Mel stood beside the coffee urn, which had seemed so necessary to create a hospitable ambiance that she’d paid extra for it, and regarded her potential prey through narrowed eyes. They were a disappointing bunch, and not simply because they appeared so indifferent to the presence of a hot, caffeinated beverage.

Not one had the faintest trace of anything lupine or feral in his or her demeanor. The two wives (judging by body language) were mere ordinary mortals like herself who’d come along to support (or keep hold of) their partners. Seeing as they were attached, Mel politely crossed the husbands off her mental list. The whiff of danger she hoped for in a sexual relationship had nothing to do with the boring clichés of adultery.

That left two guys in their late twenties, each one unattractive in his own way. One was fat and pale as a grub, with wet, too-red lips. He wore a dingy white button-down shirt, with a pocket protector beneath the pens that bristled from his swelling breast.

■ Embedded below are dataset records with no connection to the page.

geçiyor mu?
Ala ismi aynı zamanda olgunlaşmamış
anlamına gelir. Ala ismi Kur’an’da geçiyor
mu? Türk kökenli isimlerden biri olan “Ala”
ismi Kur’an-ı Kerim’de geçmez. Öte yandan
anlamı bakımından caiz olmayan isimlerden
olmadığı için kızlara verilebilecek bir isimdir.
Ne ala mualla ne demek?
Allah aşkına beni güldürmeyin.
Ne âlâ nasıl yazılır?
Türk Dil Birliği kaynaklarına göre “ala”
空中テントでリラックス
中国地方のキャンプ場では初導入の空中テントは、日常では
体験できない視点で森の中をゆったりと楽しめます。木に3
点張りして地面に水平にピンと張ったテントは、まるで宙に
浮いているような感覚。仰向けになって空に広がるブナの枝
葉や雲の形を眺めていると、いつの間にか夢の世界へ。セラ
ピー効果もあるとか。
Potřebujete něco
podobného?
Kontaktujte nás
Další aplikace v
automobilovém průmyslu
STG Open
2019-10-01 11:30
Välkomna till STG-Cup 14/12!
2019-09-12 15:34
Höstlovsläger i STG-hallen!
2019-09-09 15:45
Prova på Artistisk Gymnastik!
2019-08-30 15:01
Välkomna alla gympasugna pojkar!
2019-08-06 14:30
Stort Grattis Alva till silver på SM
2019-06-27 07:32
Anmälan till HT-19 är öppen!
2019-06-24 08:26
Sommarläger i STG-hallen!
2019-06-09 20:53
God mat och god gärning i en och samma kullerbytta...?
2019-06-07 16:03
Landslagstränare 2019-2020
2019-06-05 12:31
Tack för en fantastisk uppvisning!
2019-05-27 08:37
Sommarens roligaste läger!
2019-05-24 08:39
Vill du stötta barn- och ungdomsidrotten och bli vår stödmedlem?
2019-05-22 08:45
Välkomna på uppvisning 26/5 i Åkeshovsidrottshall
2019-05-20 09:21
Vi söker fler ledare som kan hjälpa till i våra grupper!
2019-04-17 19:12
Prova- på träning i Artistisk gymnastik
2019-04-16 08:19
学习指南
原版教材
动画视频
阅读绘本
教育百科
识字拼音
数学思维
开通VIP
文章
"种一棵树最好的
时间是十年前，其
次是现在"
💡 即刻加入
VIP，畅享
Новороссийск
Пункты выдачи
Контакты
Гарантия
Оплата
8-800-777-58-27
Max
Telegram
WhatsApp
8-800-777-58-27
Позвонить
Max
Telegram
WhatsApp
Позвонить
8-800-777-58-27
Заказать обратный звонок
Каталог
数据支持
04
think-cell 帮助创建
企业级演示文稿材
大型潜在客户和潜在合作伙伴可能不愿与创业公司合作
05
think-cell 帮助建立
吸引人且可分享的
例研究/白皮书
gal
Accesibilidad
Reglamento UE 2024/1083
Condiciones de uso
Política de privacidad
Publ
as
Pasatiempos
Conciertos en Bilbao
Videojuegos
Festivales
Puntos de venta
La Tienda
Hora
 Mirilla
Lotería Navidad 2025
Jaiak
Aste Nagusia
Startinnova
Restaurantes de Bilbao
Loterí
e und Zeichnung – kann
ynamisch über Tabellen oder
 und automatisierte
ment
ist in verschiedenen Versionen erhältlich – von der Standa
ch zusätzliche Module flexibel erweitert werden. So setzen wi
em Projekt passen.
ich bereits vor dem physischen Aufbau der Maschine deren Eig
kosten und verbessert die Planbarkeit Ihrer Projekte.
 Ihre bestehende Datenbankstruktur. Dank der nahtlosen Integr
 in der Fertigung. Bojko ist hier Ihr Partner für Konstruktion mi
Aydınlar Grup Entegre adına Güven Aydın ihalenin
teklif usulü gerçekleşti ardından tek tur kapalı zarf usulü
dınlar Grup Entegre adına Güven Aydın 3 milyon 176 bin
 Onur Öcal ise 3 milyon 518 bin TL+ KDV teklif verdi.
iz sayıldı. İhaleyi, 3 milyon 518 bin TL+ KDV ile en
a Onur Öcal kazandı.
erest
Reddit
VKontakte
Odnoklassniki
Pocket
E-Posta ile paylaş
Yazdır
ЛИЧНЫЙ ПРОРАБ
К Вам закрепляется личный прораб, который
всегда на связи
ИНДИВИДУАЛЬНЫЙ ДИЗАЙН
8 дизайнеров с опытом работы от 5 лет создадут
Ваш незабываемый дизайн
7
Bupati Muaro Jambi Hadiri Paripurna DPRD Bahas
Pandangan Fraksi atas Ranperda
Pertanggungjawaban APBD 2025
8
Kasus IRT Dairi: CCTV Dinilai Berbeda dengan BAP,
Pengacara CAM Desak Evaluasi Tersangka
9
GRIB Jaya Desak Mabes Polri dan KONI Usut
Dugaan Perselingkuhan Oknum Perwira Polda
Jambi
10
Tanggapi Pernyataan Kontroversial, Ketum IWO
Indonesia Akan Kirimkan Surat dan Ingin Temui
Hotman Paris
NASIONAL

The other was reasonably fit but filthy, and not in a sexy way: unshaven, hair long and greasy, he had black half-moons of dirt under his fingernails and crusty yellow stains on a baggy T-shirt advertising Galveston ’s Rain Forest Café.

Everyone kept a clear distance from everyone else, the couples making still islands near the center, while the singletons prowled nervously, avoiding eye contact. Mel thought this might reflect wolf-like behavior, but maybe she was getting desperate, searching for scraps of faith.